▸ PROBLEM DESCRIPTION
Look through the entries below. Report each line that has the word "text" in it.

[Items listed in a dataset]
· · · ·
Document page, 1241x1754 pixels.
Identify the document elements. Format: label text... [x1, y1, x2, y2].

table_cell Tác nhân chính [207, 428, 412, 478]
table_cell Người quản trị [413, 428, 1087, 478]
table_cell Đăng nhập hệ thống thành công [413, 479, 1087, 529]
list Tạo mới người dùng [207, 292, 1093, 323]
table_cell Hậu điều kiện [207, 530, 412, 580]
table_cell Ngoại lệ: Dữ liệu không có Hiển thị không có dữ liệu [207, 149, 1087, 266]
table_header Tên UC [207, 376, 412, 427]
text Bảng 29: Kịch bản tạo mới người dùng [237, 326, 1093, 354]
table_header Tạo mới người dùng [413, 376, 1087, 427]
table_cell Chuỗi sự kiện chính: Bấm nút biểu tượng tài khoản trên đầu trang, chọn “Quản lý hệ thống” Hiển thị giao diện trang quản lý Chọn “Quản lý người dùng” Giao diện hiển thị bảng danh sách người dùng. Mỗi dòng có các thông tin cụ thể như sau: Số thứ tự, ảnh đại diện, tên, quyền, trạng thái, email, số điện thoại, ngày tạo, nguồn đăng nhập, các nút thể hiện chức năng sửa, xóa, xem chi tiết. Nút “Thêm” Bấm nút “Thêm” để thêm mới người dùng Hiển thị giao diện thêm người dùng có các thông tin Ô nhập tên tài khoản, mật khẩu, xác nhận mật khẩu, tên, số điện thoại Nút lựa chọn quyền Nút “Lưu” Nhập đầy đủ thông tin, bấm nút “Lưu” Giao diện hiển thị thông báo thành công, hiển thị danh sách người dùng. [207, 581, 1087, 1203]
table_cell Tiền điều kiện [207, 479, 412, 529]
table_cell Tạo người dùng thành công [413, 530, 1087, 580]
· · · ·
▸ EXPECTED OUTPUT
Identify the document elements. Format: label text... [x1, y1, x2, y2].
text Bảng 29: Kịch bản tạo mới người dùng [237, 326, 1093, 354]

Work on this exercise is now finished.